United Methodism @ Risk: A Wake-Up Call

Review & Commentary

One thought on “United Methodism @ Risk: A Wake-Up Call

  1. Review

    Not only does this book examine the specific groups in the United Methodist Church that attack progressive ideas in the denomination, but it carries implications for other denominations faced with conservative opposition. Howell discusses the groups who spread misleading and inflammatory charges about groups and individuals to United Methodists across the country (p. 4). These groups, according to Howell, seek to herd everyone in the church into its orthodox image.

    Methodism, Howell correctly points out, “has historically been more concerned about living out the Gospel in encounters with the world than in developing and enforcing theological conformity” (p. 7). He is not critical of conservative or evangelical thought in the denomination, but its organized efforts to enforce views on the whole church.

    Much attention is given to the Institute on Religion and Democracy (IRD), created by right-wing secular foundations, first got attention by blasting the National Council of Churches. It opposes environmental initiatives, hate-crimes legislation, government responsibility for the poor, and anti-war activists. In addition to the Methodists, it is also critical of Presbyterian (USA) and Episcopal bodies.

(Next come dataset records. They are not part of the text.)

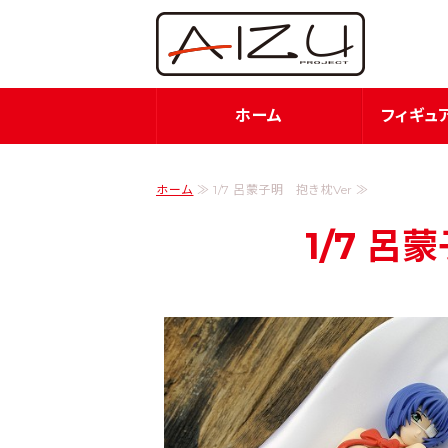
フィ
ホーム
フィギュ
ホーム
≫ 1/7 呂蒙子明 抱き枕Ver ≫
1/7 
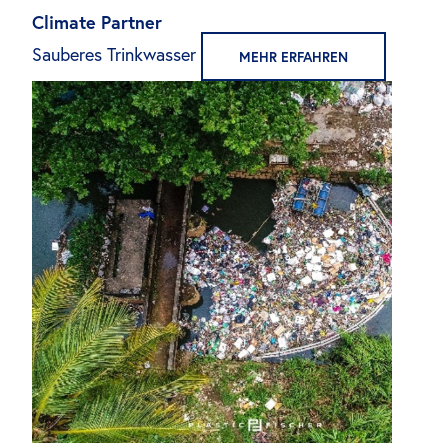
Climate Partner
Sauberes Trinkwasser
MEHR ERFAHREN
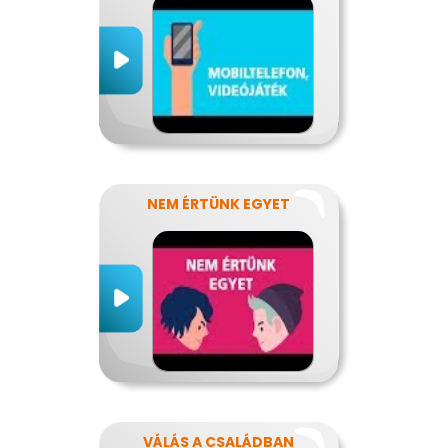
NEM ÉRTÜNK EGYET
VÁLÁS A CSALÁDBAN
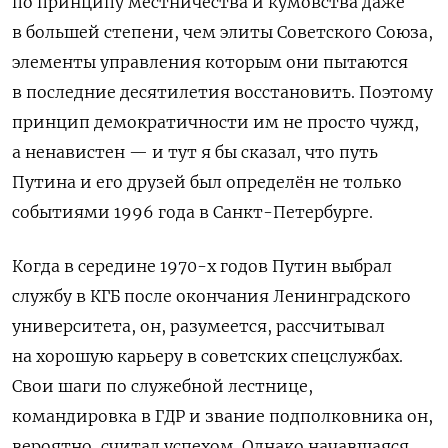
по принципу местничества и кумовства даже
в большей степени, чем элиты Советского Союза,
элементы управления которым они пытаются
в последние десятилетия восстановить. Поэтому
принцип демократичности им не просто чужд,
а ненавистен — и тут я бы сказал, что путь
Путина и его друзей был определён не только
событиями 1996 года в Санкт-Петербурге.
Когда в середине 1970-х годов Путин выбрал
службу в КГБ после окончания Ленинградского
университета, он, разумеется, рассчитывал
на хорошую карьеру в советских спецслужбах.
Свои шаги по служебной лестнице,
командировка в ГДР и звание подполковника он,
вероятно, считал успехом. Однако начавшаяся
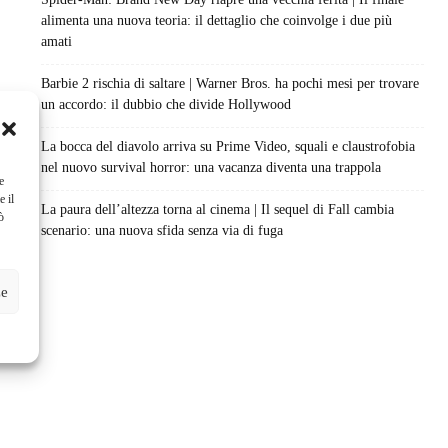
alimenta una nuova teoria: il dettaglio che coinvolge i due più
amati
Barbie 2 rischia di saltare | Warner Bros. ha pochi mesi per trovare
un accordo: il dubbio che divide Hollywood
La bocca del diavolo arriva su Prime Video, squali e claustrofobia
nel nuovo survival horror: una vacanza diventa una trappola
e
e il
La paura dell’altezza torna al cinema | Il sequel di Fall cambia
ò
scenario: una nuova sfida senza via di fuga
ze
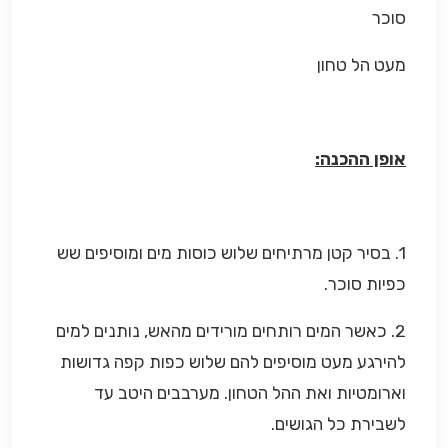
סוכר
מעט הל טחון
אופן ההכנה:
1. בסיר קטן מרתיחים שלוש כוסות מים ומוסיפים שש
כפיות סוכר.
2. כאשר המים רותחים מורידים מהאש, נותנים למים
להירגע מעט מוסיפים להם שלוש כפות קפה גדושות
וארומטיות ואת ההל הטחון. מערבבים היטב עד
לשבירת כל הגושים.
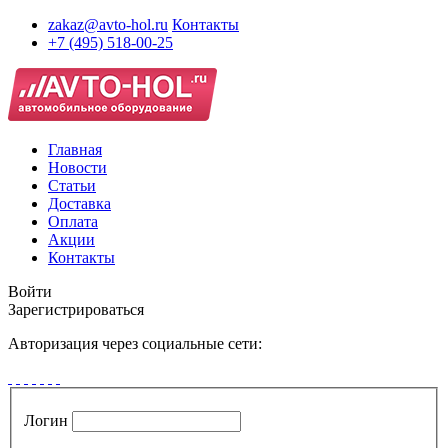
zakaz@avto-hol.ru
Контакты
+7 (495) 518-00-25
Главная
Новости
Статьи
Доставка
Оплата
Акции
Контакты
Войти
Зарегистрироваться
Авторизация через социальные сети:
Логин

    An unofficial group in Methodism, Good News, attacks the Women’s Division of the church, especially their social justice ministries. Women have led the church in such areas as racial justice, human rights, gender justice, and peacemaking. Good News falsely claims that the women’s group is not fully accountable to the larger church. Good News is pushing for pastors to take reordination vows that meet their doctrinal standard. They demand that all United Methodist seminary, university faculty, and agency personnel be required to “affirm classical theology” (p. 111). Expulsion from the church is possible for those who fail to comply. Another group, the Confessing Churches, deal with controversy not only by smearing faithful United Methodists but by proposing a loyalty oath with a rigid interpretation of Scripture

    The center of Methodism has never been primarily doctrinal. Its tradition is one of openness, flexibility, and breadth of spirit. Doctrine is not a club to coerce compliance, but an indispensable aid in deepening our discipleship (p. 122). Howell adds some suggestions for people who support progressive Christianity. This is a book that should be read not only by Methodists but by anyone concerned with the attempt to keep our churches free and relevant.